Best LLM for Function Calling in 2026: Price, Speed, and Accuracy Compared
Function calling (also called tool use) is how LLMs interact with your APIs, databases, and external services. It's the backbone of AI agents, chatbots with real-time data, and automated workflows. But not all models handle function calling equally — and the cost difference between them is massive.
We tested the top models for function calling accuracy, latency, and cost per call. Here's what we found.

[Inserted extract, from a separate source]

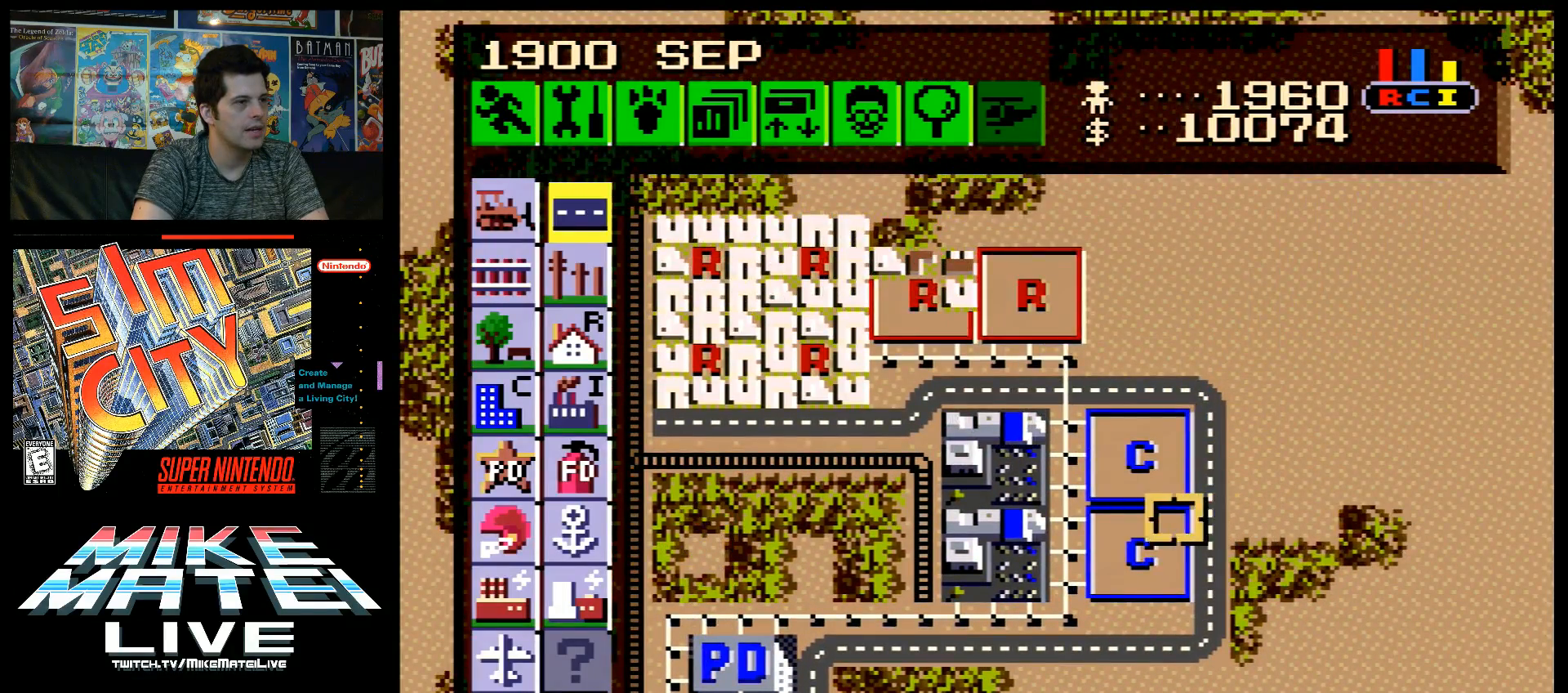
{"buttons": [], "events": [[183, "DPAD_UP", "down"], [267, "A", "down"], [450, "A", "up"], [450, "DPAD_LEFT", "up"], [450, "DPAD_UP", "up"]]}
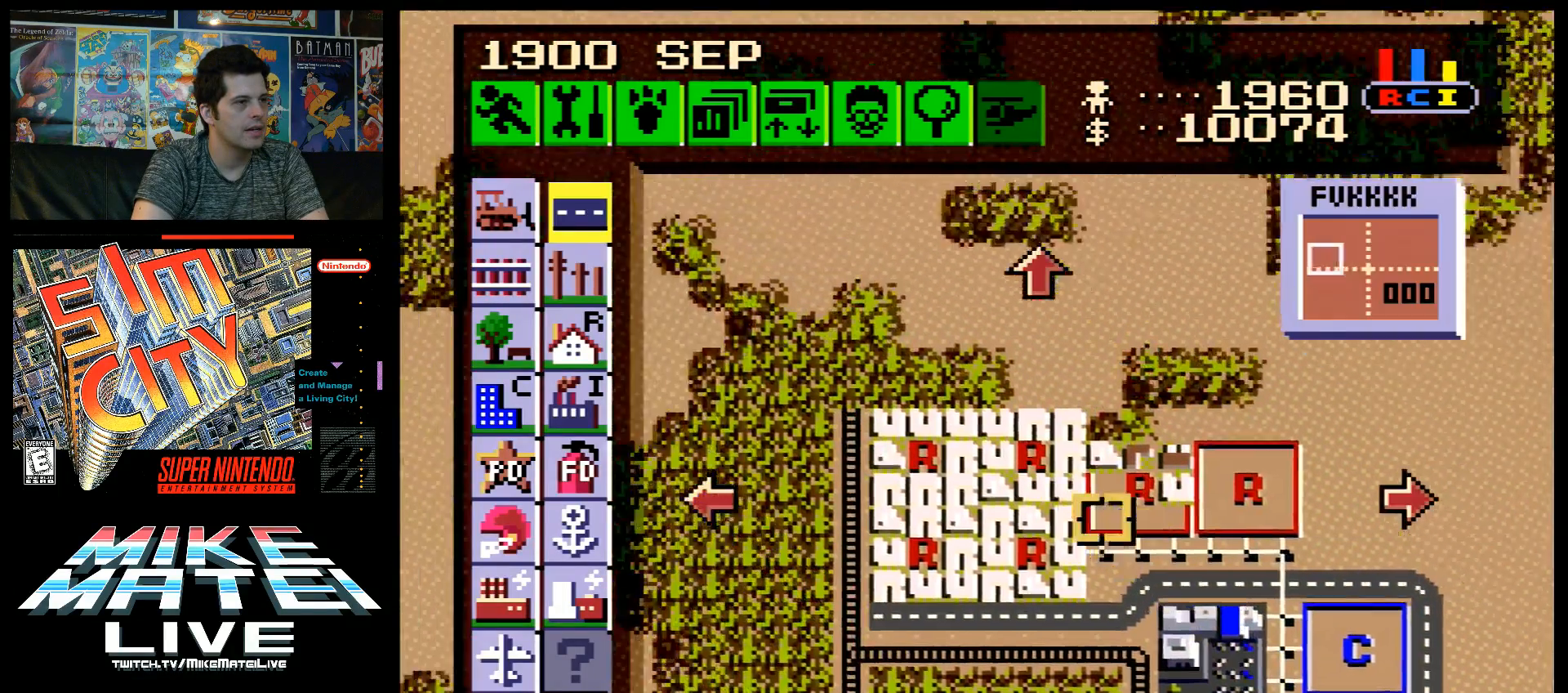
{"buttons": ["A", "DPAD_RIGHT"], "events": [[367, "DPAD_DOWN", "down"], [433, "DPAD_DOWN", "up"], [433, "DPAD_RIGHT", "down"], [467, "A", "down"]]}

How Function Calling Works
Instead of asking an LLM to generate raw JSON, function calling lets you define tools (functions) with schemas. The model decides when to call a function, which function to call, and what arguments to pass — all in structured output that your code can execute directly.
A typical function-calling workflow:
- You send a user query + a list of available functions (with JSON schemas)
- The model decides if a function call is needed
- If yes, it returns a structured function call (name + arguments)
- Your code executes the function and sends the result back
- The model generates the final answer using the function result
This adds an extra API round-trip, so both latency and cost matter more than with simple completions.
The Contenders
We tested 6 models across 3 categories: accuracy (correct function selection + argument extraction), latency (time to first function call), and cost per function-calling interaction.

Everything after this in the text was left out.